EXTRACTED ENTRIES |
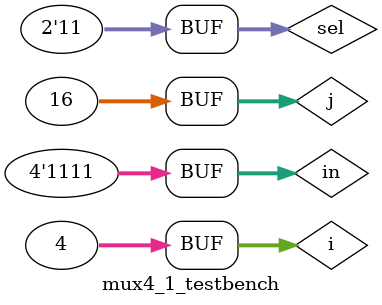
<source format=sv>

module mux4_1(out, in, sel);
	output out;    
	input [1:0] sel;
	input [3:0] in;
	
	wire [1:0] tempIn;
	
	mux2_1 mux0 (.out(tempIn[0]), .in(in[1:0]), .sel(sel[0]));
	mux2_1 mux1 (.out(tempIn[1]), .in(in[3:2]), .sel(sel[0]));
	mux2_1 master (.out, .in(tempIn), .sel(sel[1]));

endmodule 

module mux4_1_testbench();

	wire out;    
	reg [1:0] sel;
	reg [3:0] in;
	
	mux4_1 dut (.out, .in, .sel); 

	integer i, j;
	initial begin // Stimulus
		for(i=0; i<4; i++) begin
			sel = i; 
			for(j=0; j<16; j++) begin
				in = j; #10;
			end
		end		
	end 
 
endmodule 
</source>
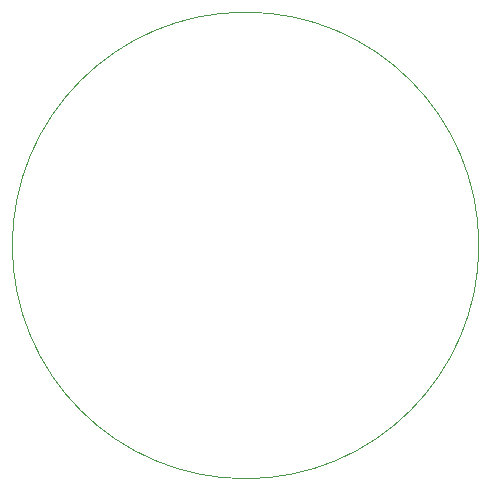
<source format=gbr>
%TF.GenerationSoftware,KiCad,Pcbnew,7.0.5*%
%TF.CreationDate,2024-01-30T14:43:17+01:00*%
%TF.ProjectId,DelaySw,44656c61-7953-4772-9e6b-696361645f70,rev?*%
%TF.SameCoordinates,Original*%
%TF.FileFunction,Profile,NP*%
%FSLAX46Y46*%
G04 Gerber Fmt 4.6, Leading zero omitted, Abs format (unit mm)*
G04 Created by KiCad (PCBNEW 7.0.5) date 2024-01-30 14:43:17*
%MOMM*%
%LPD*%
G01*
G04 APERTURE LIST*
%TA.AperFunction,Profile*%
%ADD10C,0.100000*%
%TD*%
G04 APERTURE END LIST*
D10*
X62890058Y-42037000D02*
G75*
G03*
X62890058Y-42037000I-19751217J0D01*
G01*
M02*

</source>
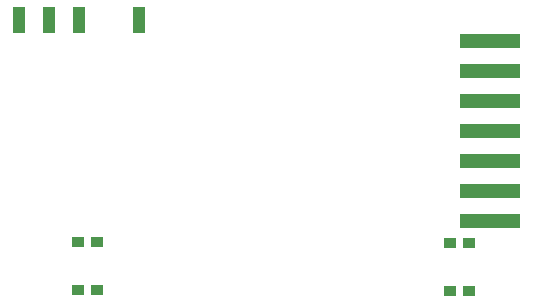
<source format=gbr>
G04 EAGLE Gerber RS-274X export*
G75*
%MOMM*%
%FSLAX34Y34*%
%LPD*%
%INSolderpaste Top*%
%IPPOS*%
%AMOC8*
5,1,8,0,0,1.08239X$1,22.5*%
G01*
%ADD10R,1.000000X0.900000*%
%ADD11R,5.080000X1.270000*%
%ADD12R,1.066800X2.184400*%


D10*
X82250Y12400D03*
X66250Y12400D03*
X66250Y53400D03*
X82250Y53400D03*
X381300Y52150D03*
X397300Y52150D03*
X397300Y11150D03*
X381300Y11150D03*
D11*
X414900Y70700D03*
X414900Y96100D03*
X414900Y121500D03*
X414900Y146900D03*
X414900Y172300D03*
X414900Y197700D03*
X414900Y223100D03*
D12*
X117650Y240700D03*
X66850Y240700D03*
X41450Y240700D03*
X16050Y240700D03*
M02*

</source>
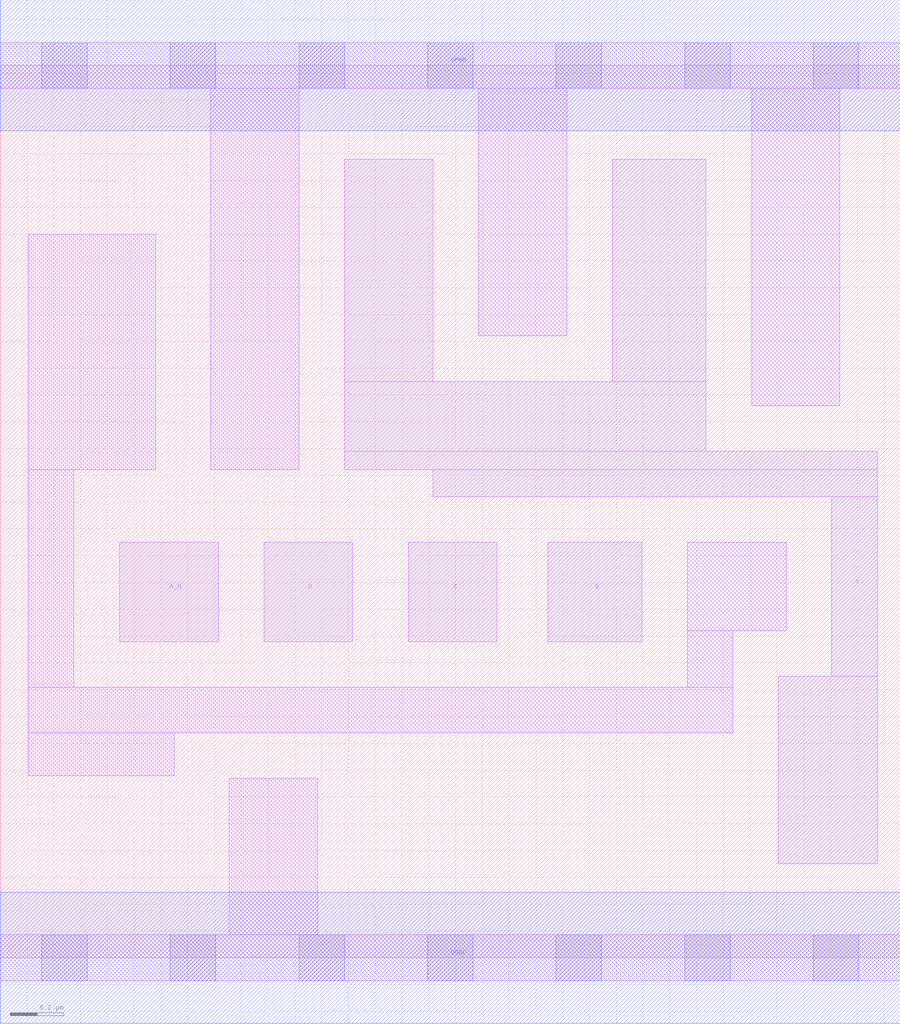
<source format=lef>
# Copyright 2020 The SkyWater PDK Authors
#
# Licensed under the Apache License, Version 2.0 (the "License");
# you may not use this file except in compliance with the License.
# You may obtain a copy of the License at
#
#     https://www.apache.org/licenses/LICENSE-2.0
#
# Unless required by applicable law or agreed to in writing, software
# distributed under the License is distributed on an "AS IS" BASIS,
# WITHOUT WARRANTIES OR CONDITIONS OF ANY KIND, either express or implied.
# See the License for the specific language governing permissions and
# limitations under the License.
#
# SPDX-License-Identifier: Apache-2.0

VERSION 5.7 ;
  NOWIREEXTENSIONATPIN ON ;
  DIVIDERCHAR "/" ;
  BUSBITCHARS "[]" ;
UNITS
  DATABASE MICRONS 200 ;
END UNITS
MACRO sky130_fd_sc_ls__nand4b_1
  CLASS CORE ;
  FOREIGN sky130_fd_sc_ls__nand4b_1 ;
  ORIGIN  0.000000  0.000000 ;
  SIZE  3.360000 BY  3.330000 ;
  SYMMETRY X Y ;
  SITE unit ;
  PIN A_N
    ANTENNAGATEAREA  0.208500 ;
    DIRECTION INPUT ;
    USE SIGNAL ;
    PORT
      LAYER li1 ;
        RECT 0.445000 1.180000 0.815000 1.550000 ;
    END
  END A_N
  PIN B
    ANTENNAGATEAREA  0.279000 ;
    DIRECTION INPUT ;
    USE SIGNAL ;
    PORT
      LAYER li1 ;
        RECT 2.045000 1.180000 2.395000 1.550000 ;
    END
  END B
  PIN C
    ANTENNAGATEAREA  0.279000 ;
    DIRECTION INPUT ;
    USE SIGNAL ;
    PORT
      LAYER li1 ;
        RECT 1.525000 1.180000 1.855000 1.550000 ;
    END
  END C
  PIN D
    ANTENNAGATEAREA  0.279000 ;
    DIRECTION INPUT ;
    USE SIGNAL ;
    PORT
      LAYER li1 ;
        RECT 0.985000 1.180000 1.315000 1.550000 ;
    END
  END D
  PIN Y
    ANTENNADIFFAREA  1.012400 ;
    DIRECTION OUTPUT ;
    USE SIGNAL ;
    PORT
      LAYER li1 ;
        RECT 1.285000 1.820000 3.275000 1.890000 ;
        RECT 1.285000 1.890000 2.635000 2.150000 ;
        RECT 1.285000 2.150000 1.615000 2.980000 ;
        RECT 1.615000 1.720000 3.275000 1.820000 ;
        RECT 2.285000 2.150000 2.635000 2.980000 ;
        RECT 2.905000 0.350000 3.275000 1.050000 ;
        RECT 3.105000 1.050000 3.275000 1.720000 ;
    END
  END Y
  PIN VGND
    DIRECTION INOUT ;
    SHAPE ABUTMENT ;
    USE GROUND ;
    PORT
      LAYER met1 ;
        RECT 0.000000 -0.245000 3.360000 0.245000 ;
    END
  END VGND
  PIN VPWR
    DIRECTION INOUT ;
    SHAPE ABUTMENT ;
    USE POWER ;
    PORT
      LAYER met1 ;
        RECT 0.000000 3.085000 3.360000 3.575000 ;
    END
  END VPWR
  OBS
    LAYER li1 ;
      RECT 0.000000 -0.085000 3.360000 0.085000 ;
      RECT 0.000000  3.245000 3.360000 3.415000 ;
      RECT 0.105000  0.680000 0.650000 0.840000 ;
      RECT 0.105000  0.840000 2.735000 1.010000 ;
      RECT 0.105000  1.010000 0.275000 1.820000 ;
      RECT 0.105000  1.820000 0.580000 2.700000 ;
      RECT 0.785000  1.820000 1.115000 3.245000 ;
      RECT 0.855000  0.085000 1.185000 0.670000 ;
      RECT 1.785000  2.320000 2.115000 3.245000 ;
      RECT 2.565000  1.010000 2.735000 1.220000 ;
      RECT 2.565000  1.220000 2.935000 1.550000 ;
      RECT 2.805000  2.060000 3.135000 3.245000 ;
    LAYER mcon ;
      RECT 0.155000 -0.085000 0.325000 0.085000 ;
      RECT 0.155000  3.245000 0.325000 3.415000 ;
      RECT 0.635000 -0.085000 0.805000 0.085000 ;
      RECT 0.635000  3.245000 0.805000 3.415000 ;
      RECT 1.115000 -0.085000 1.285000 0.085000 ;
      RECT 1.115000  3.245000 1.285000 3.415000 ;
      RECT 1.595000 -0.085000 1.765000 0.085000 ;
      RECT 1.595000  3.245000 1.765000 3.415000 ;
      RECT 2.075000 -0.085000 2.245000 0.085000 ;
      RECT 2.075000  3.245000 2.245000 3.415000 ;
      RECT 2.555000 -0.085000 2.725000 0.085000 ;
      RECT 2.555000  3.245000 2.725000 3.415000 ;
      RECT 3.035000 -0.085000 3.205000 0.085000 ;
      RECT 3.035000  3.245000 3.205000 3.415000 ;
  END
END sky130_fd_sc_ls__nand4b_1
END LIBRARY

</source>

ASSIGNMENT | Give back the full data exactly as it reads, but drop the pictures.

EXERCISE SOLUTION |
<source format=sv>

module mux4_1(out, in, sel);
	output out;    
	input [1:0] sel;
	input [3:0] in;
	
	wire [1:0] tempIn;
	
	mux2_1 mux0 (.out(tempIn[0]), .in(in[1:0]), .sel(sel[0]));
	mux2_1 mux1 (.out(tempIn[1]), .in(in[3:2]), .sel(sel[0]));
	mux2_1 master (.out, .in(tempIn), .sel(sel[1]));

endmodule 

module mux4_1_testbench();

	wire out;    
	reg [1:0] sel;
	reg [3:0] in;
	
	mux4_1 dut (.out, .in, .sel); 

	integer i, j;
	initial begin // Stimulus
		for(i=0; i<4; i++) begin
			sel = i; 
			for(j=0; j<16; j++) begin
				in = j; #10;
			end
		end		
	end 
 
endmodule 
</source>
<source format=gbr>
%TF.GenerationSoftware,KiCad,Pcbnew,7.0.5*%
%TF.CreationDate,2024-01-30T14:43:17+01:00*%
%TF.ProjectId,DelaySw,44656c61-7953-4772-9e6b-696361645f70,rev?*%
%TF.SameCoordinates,Original*%
%TF.FileFunction,Profile,NP*%
%FSLAX46Y46*%
G04 Gerber Fmt 4.6, Leading zero omitted, Abs format (unit mm)*
G04 Created by KiCad (PCBNEW 7.0.5) date 2024-01-30 14:43:17*
%MOMM*%
%LPD*%
G01*
G04 APERTURE LIST*
%TA.AperFunction,Profile*%
%ADD10C,0.100000*%
%TD*%
G04 APERTURE END LIST*
D10*
X62890058Y-42037000D02*
G75*
G03*
X62890058Y-42037000I-19751217J0D01*
G01*
M02*

</source>
<source format=gbr>
G04 EAGLE Gerber RS-274X export*
G75*
%MOMM*%
%FSLAX34Y34*%
%LPD*%
%INSolderpaste Top*%
%IPPOS*%
%AMOC8*
5,1,8,0,0,1.08239X$1,22.5*%
G01*
%ADD10R,1.000000X0.900000*%
%ADD11R,5.080000X1.270000*%
%ADD12R,1.066800X2.184400*%


D10*
X82250Y12400D03*
X66250Y12400D03*
X66250Y53400D03*
X82250Y53400D03*
X381300Y52150D03*
X397300Y52150D03*
X397300Y11150D03*
X381300Y11150D03*
D11*
X414900Y70700D03*
X414900Y96100D03*
X414900Y121500D03*
X414900Y146900D03*
X414900Y172300D03*
X414900Y197700D03*
X414900Y223100D03*
D12*
X117650Y240700D03*
X66850Y240700D03*
X41450Y240700D03*
X16050Y240700D03*
M02*

</source>
<source format=lef>
# Copyright 2020 The SkyWater PDK Authors
#
# Licensed under the Apache License, Version 2.0 (the "License");
# you may not use this file except in compliance with the License.
# You may obtain a copy of the License at
#
#     https://www.apache.org/licenses/LICENSE-2.0
#
# Unless required by applicable law or agreed to in writing, software
# distributed under the License is distributed on an "AS IS" BASIS,
# WITHOUT WARRANTIES OR CONDITIONS OF ANY KIND, either express or implied.
# See the License for the specific language governing permissions and
# limitations under the License.
#
# SPDX-License-Identifier: Apache-2.0

VERSION 5.7 ;
  NOWIREEXTENSIONATPIN ON ;
  DIVIDERCHAR "/" ;
  BUSBITCHARS "[]" ;
UNITS
  DATABASE MICRONS 200 ;
END UNITS
MACRO sky130_fd_sc_ls__nand4b_1
  CLASS CORE ;
  FOREIGN sky130_fd_sc_ls__nand4b_1 ;
  ORIGIN  0.000000  0.000000 ;
  SIZE  3.360000 BY  3.330000 ;
  SYMMETRY X Y ;
  SITE unit ;
  PIN A_N
    ANTENNAGATEAREA  0.208500 ;
    DIRECTION INPUT ;
    USE SIGNAL ;
    PORT
      LAYER li1 ;
        RECT 0.445000 1.180000 0.815000 1.550000 ;
    END
  END A_N
  PIN B
    ANTENNAGATEAREA  0.279000 ;
    DIRECTION INPUT ;
    USE SIGNAL ;
    PORT
      LAYER li1 ;
        RECT 2.045000 1.180000 2.395000 1.550000 ;
    END
  END B
  PIN C
    ANTENNAGATEAREA  0.279000 ;
    DIRECTION INPUT ;
    USE SIGNAL ;
    PORT
      LAYER li1 ;
        RECT 1.525000 1.180000 1.855000 1.550000 ;
    END
  END C
  PIN D
    ANTENNAGATEAREA  0.279000 ;
    DIRECTION INPUT ;
    USE SIGNAL ;
    PORT
      LAYER li1 ;
        RECT 0.985000 1.180000 1.315000 1.550000 ;
    END
  END D
  PIN Y
    ANTENNADIFFAREA  1.012400 ;
    DIRECTION OUTPUT ;
    USE SIGNAL ;
    PORT
      LAYER li1 ;
        RECT 1.285000 1.820000 3.275000 1.890000 ;
        RECT 1.285000 1.890000 2.635000 2.150000 ;
        RECT 1.285000 2.150000 1.615000 2.980000 ;
        RECT 1.615000 1.720000 3.275000 1.820000 ;
        RECT 2.285000 2.150000 2.635000 2.980000 ;
        RECT 2.905000 0.350000 3.275000 1.050000 ;
        RECT 3.105000 1.050000 3.275000 1.720000 ;
    END
  END Y
  PIN VGND
    DIRECTION INOUT ;
    SHAPE ABUTMENT ;
    USE GROUND ;
    PORT
      LAYER met1 ;
        RECT 0.000000 -0.245000 3.360000 0.245000 ;
    END
  END VGND
  PIN VPWR
    DIRECTION INOUT ;
    SHAPE ABUTMENT ;
    USE POWER ;
    PORT
      LAYER met1 ;
        RECT 0.000000 3.085000 3.360000 3.575000 ;
    END
  END VPWR
  OBS
    LAYER li1 ;
      RECT 0.000000 -0.085000 3.360000 0.085000 ;
      RECT 0.000000  3.245000 3.360000 3.415000 ;
      RECT 0.105000  0.680000 0.650000 0.840000 ;
      RECT 0.105000  0.840000 2.735000 1.010000 ;
      RECT 0.105000  1.010000 0.275000 1.820000 ;
      RECT 0.105000  1.820000 0.580000 2.700000 ;
      RECT 0.785000  1.820000 1.115000 3.245000 ;
      RECT 0.855000  0.085000 1.185000 0.670000 ;
      RECT 1.785000  2.320000 2.115000 3.245000 ;
      RECT 2.565000  1.010000 2.735000 1.220000 ;
      RECT 2.565000  1.220000 2.935000 1.550000 ;
      RECT 2.805000  2.060000 3.135000 3.245000 ;
    LAYER mcon ;
      RECT 0.155000 -0.085000 0.325000 0.085000 ;
      RECT 0.155000  3.245000 0.325000 3.415000 ;
      RECT 0.635000 -0.085000 0.805000 0.085000 ;
      RECT 0.635000  3.245000 0.805000 3.415000 ;
      RECT 1.115000 -0.085000 1.285000 0.085000 ;
      RECT 1.115000  3.245000 1.285000 3.415000 ;
      RECT 1.595000 -0.085000 1.765000 0.085000 ;
      RECT 1.595000  3.245000 1.765000 3.415000 ;
      RECT 2.075000 -0.085000 2.245000 0.085000 ;
      RECT 2.075000  3.245000 2.245000 3.415000 ;
      RECT 2.555000 -0.085000 2.725000 0.085000 ;
      RECT 2.555000  3.245000 2.725000 3.415000 ;
      RECT 3.035000 -0.085000 3.205000 0.085000 ;
      RECT 3.035000  3.245000 3.205000 3.415000 ;
  END
END sky130_fd_sc_ls__nand4b_1
END LIBRARY

</source>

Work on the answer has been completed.